_Travail à faire_:
Pouvez-vous reprendre à l'identique le passage de l'extrait ci-dessous sur le sport, en commençant par « Ces arbitrages compréhensibles » et en poursuivant jusqu'à « leurs politiques sportives. » ?

_Extrait à lire_:
———
Ces arbitrages compréhensibles oublient cependant que le sport, dans son extrême diversité, porte en son sein les clés d’une résorption de ces déséquilibres sociétaux de par ses fonctions économiques et sociales. Des conditions sont toutefois à respecter, et les pouvoirs publics doivent y veiller dans la construction et la mise en place de leurs politiques sportives.

Un poids économique à stabiliser

Le sport regroupe un ensemble d’activités productives variées :

  • production de spectacles sportifs par des athlètes professionnels ou amateurs qui sont vendus aux ménages et aux entreprises (diffuseurs et sponsors) ;
  • production de services sportifs par des associations ou des entreprises qui sont consommés par des ménages (pratique sportive encadrée ou non) ;
  • production d’articles de sport par des entreprises qui sont achetés par des ménages (équipements sportifs pour la pratique sportive encadrée ou non).

Rendre compte de manière chiffrée de ces activités de production est complexe dans la mesure où il n’existe pas en France (comme dans de nombreux pays) de comptabilité économique nationale du sport. Autrement dit, l’Institut national de la statistique et des études économiques (Insee), qui élabore le système de comptabilité nationale en France, ne fournit aucune donnée sur le sport à intervalle régulier. Les difficultés relatives à la collecte de l’information et le coût élevé engendré par celle-ci expliquent cette absence de compte satellite du sport. Pour y remédier, des organismes publics et privés fournissent plus ou moins régulièrement des estimations du poids économique du sport ou plus modestement des séries de données permettant de l’esquisser. Trois approches sont proposées :

  • par les dépenses ;
  • par les revenus ;
  • par les emplois.
———
_Lignes fournies_:
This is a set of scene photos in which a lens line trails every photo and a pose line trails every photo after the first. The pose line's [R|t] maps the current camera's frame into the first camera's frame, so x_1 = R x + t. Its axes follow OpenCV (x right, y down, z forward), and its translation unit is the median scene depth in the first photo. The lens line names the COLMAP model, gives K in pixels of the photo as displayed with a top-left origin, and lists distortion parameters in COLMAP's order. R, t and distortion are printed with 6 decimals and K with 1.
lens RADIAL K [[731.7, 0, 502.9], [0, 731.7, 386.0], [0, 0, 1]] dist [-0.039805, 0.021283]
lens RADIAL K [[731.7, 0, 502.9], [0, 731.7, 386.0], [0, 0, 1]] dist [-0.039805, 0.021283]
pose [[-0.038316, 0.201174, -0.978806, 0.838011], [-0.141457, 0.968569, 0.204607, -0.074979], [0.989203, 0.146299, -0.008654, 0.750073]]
———
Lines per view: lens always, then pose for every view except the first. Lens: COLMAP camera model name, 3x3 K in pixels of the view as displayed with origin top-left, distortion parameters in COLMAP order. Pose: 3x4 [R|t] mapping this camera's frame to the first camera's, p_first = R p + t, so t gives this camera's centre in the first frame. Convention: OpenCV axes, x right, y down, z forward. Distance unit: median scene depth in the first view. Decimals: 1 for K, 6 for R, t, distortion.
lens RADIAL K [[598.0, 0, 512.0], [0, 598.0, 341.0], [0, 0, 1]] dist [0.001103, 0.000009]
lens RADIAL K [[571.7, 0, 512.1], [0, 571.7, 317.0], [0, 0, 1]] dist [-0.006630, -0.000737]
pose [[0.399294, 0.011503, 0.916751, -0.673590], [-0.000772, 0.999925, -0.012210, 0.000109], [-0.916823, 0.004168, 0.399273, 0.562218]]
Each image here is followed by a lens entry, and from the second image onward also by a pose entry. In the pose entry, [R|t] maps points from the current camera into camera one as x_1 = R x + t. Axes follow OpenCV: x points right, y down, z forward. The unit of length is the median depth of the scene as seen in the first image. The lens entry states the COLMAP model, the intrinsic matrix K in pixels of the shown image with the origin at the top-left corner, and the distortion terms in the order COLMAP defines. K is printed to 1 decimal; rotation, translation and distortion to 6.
———
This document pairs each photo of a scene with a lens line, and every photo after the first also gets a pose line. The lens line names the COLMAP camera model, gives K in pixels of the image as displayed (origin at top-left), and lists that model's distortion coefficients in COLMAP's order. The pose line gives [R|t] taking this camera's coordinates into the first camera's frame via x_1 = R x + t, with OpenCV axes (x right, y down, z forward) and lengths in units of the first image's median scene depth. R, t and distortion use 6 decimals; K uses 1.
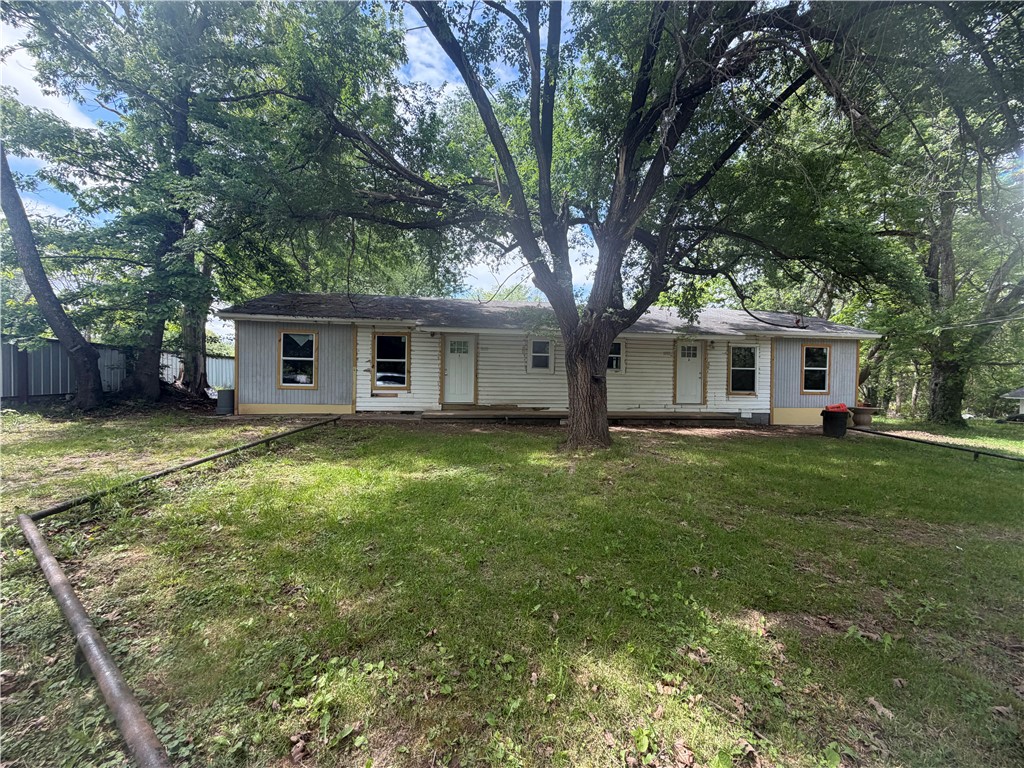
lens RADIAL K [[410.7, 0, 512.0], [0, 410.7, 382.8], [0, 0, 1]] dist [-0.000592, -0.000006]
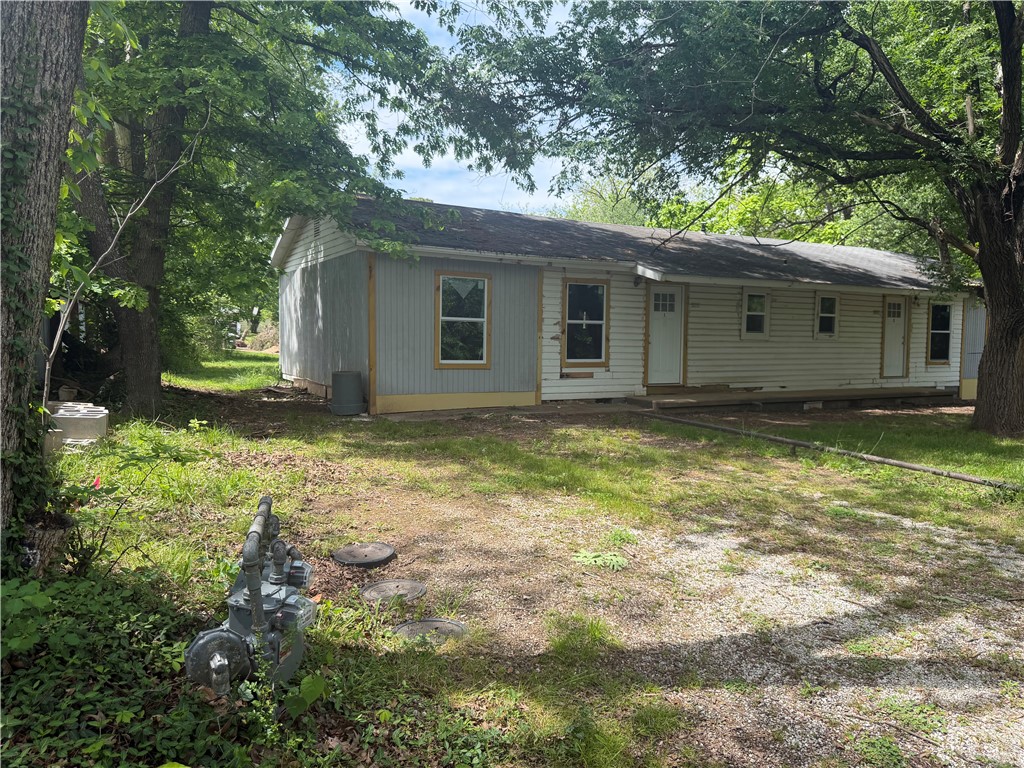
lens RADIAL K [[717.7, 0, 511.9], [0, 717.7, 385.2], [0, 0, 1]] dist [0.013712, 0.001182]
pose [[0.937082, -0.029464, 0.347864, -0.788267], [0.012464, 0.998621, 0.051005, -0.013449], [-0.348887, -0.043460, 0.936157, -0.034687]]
———
_Résultat ci-dessous_:
Ces arbitrages compréhensibles oublient cependant que le sport, dans son extrême diversité, porte en son sein les clés d’une résorption de ces déséquilibres sociétaux de par ses fonctions économiques et sociales. Des conditions sont toutefois à respecter, et les pouvoirs publics doivent y veiller dans la construction et la mise en place de leurs politiques sportives.